A Center for American Progress study titled “America’s Leaky Pipeline for Teachers of Color” said that has an impact on minority students, because teachers of color “have higher expectations of minority students, provide culturally relevant teaching, develop trusting relationships with students, confront issues of racism through teaching, and become advocates and cultural brokers.”
KPS has its own efforts to support future teachers of color. This year, the district launched the Young Educators Society, a high school club reminiscent of the old-fashioned Future Teachers of America clubs. Sheila Dorsey-Smith, assistant superintendent for human resources, said the plan is to expand the clubs to middle school and elementary school in future years.
The district has also increased efforts to grow teachers from current employees, such as paraprofessionals, Dorsey-Smith said on the WUOM-FM radio program “Stateside.” KPS is working with the Michigan Education Association to create associate’s programs and has approached Western Michigan University about helping those students then segue into bachelor’s programs at the university.
Timmerman, Wright, Giramia and several other students formed Future Teachers of Color this fall. The club has about two dozen members — although they are hoping to eventually involve the approximately 50 students of color in the education program. The group is emphasizing career preparation and peer support.
“I love the fact that I am with people in education who look like me. It gives us a sense of community to talk about things that matter to us and things we don’t typically hear,” Giramia said. “We just wanted to make sure we could create a support system for each other.”
Wright said that because there are few students of color — and they are spread across different years and programs — he’s hoping that the club will give students a chance to network outside of class and allow for upperclassmen to mentor younger WMU students.
Now in his junior year at WMU, Wright has long been interested in teaching as a career. As a high school student he participated in Education For Employment’s teaching program, in which he gained hands-on experience working with students in elementary schools. He likes to use a sports analogy when he talks about the need for teachers of color. Many students want to emulate athletes, because of the professionals they see in the NFL or the NBA, Wright said.
“We want to increase the number of teachers of color, and men in particular, so students can see us and see it as a field they can go into,” he said. “Just having one of two teachers of color, could have a huge impact on the students that see us in the classroom.”
Being in the classroom means not just that he is in front of them as a visual role model, but that he has a chance to be a strong voice for academic excellence.
“A lot of students I’ve worked with have seen me before in high school sports, but they need to see that it all starts in the classroom,” Wright said. “That’s the main thing I’ve tried to inspire in them — that education is your passport. You need to be a student before anything else.”
Giramia, who was born in Uganda and came to the United States when she was 6, was inspired to teach by her mother, who taught orphaned children. “I was able to see what education does for people who come from little and how it can elevate them,” she said. “What you learn is your education is one thing that no one can take from you.”

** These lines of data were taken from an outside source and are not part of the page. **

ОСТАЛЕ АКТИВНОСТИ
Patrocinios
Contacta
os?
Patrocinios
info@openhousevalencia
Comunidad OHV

The students say they are hopeful that the dialogue around education, teaching, and teach ers — all teachers, not just teachers of color — is changing.
Timmerman became interested in teaching after a high school job teaching students about drug and violence prevention with Prevention Works. There she learned to love working with students.
“I hadn’t thought about education as a career before,” she said. “People say the pay is bad. You’re disrespected. Don’t do it. But when it’s in my heart and I feel if this is my purpose on earth, then no one is going to tell me not to do it.”
“People are always saying, if you want to make money, don’t go into education,” Giramia said. “But, I feel like the whole conversation around education is becoming more transparent about what is important.
“I think having more teachers like us going into the community and telling students that ‘I’m going into education’ and this is what it is can spark something in them. I think there’s self-efficacy and confirmation of their identity that comes from who teaches them.”
Cutline: Members of the Future Teachers of Color: Marcus Moore, DeShaun Cornelius, Sarah Giramia (VP), Jarae McCoy (Treasurer), Hailey Timmerman (Public Relations), and William Wright( President). Giramia, Timmerman, and Wright are Kalamazoo Public Schools alums.